======== Listed records

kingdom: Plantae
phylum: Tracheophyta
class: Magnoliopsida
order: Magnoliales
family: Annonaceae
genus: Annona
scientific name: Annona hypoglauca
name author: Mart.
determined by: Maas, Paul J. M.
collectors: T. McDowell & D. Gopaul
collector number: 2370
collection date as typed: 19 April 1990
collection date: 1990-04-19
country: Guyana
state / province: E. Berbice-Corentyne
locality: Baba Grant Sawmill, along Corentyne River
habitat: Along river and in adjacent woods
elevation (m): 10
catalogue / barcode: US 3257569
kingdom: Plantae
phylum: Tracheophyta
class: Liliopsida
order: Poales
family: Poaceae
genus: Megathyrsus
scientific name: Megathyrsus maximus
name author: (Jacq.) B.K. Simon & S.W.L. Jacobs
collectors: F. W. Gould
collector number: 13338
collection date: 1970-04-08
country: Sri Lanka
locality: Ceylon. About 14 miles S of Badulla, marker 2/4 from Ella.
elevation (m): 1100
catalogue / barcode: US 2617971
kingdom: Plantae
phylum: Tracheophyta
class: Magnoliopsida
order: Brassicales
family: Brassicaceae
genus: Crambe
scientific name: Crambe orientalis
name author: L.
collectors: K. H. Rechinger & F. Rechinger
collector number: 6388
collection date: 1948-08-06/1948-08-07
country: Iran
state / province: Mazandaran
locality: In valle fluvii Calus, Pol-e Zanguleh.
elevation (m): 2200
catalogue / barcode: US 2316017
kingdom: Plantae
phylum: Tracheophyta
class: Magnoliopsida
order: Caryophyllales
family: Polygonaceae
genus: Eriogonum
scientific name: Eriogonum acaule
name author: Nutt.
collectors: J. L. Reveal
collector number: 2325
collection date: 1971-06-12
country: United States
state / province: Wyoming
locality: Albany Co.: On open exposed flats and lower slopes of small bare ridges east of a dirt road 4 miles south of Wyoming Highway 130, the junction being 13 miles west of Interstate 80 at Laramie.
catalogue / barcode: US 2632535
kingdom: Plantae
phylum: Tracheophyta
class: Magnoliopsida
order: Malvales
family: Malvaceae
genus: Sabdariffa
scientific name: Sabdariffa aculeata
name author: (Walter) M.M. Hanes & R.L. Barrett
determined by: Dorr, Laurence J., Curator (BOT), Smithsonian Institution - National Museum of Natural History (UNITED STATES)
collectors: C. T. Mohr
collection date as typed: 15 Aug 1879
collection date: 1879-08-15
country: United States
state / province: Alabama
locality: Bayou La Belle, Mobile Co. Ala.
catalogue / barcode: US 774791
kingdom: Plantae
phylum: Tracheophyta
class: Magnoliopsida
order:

================

Stated problem
Please count the lines in the listing above that contain the word "family" and give only that number.

Worked solution
5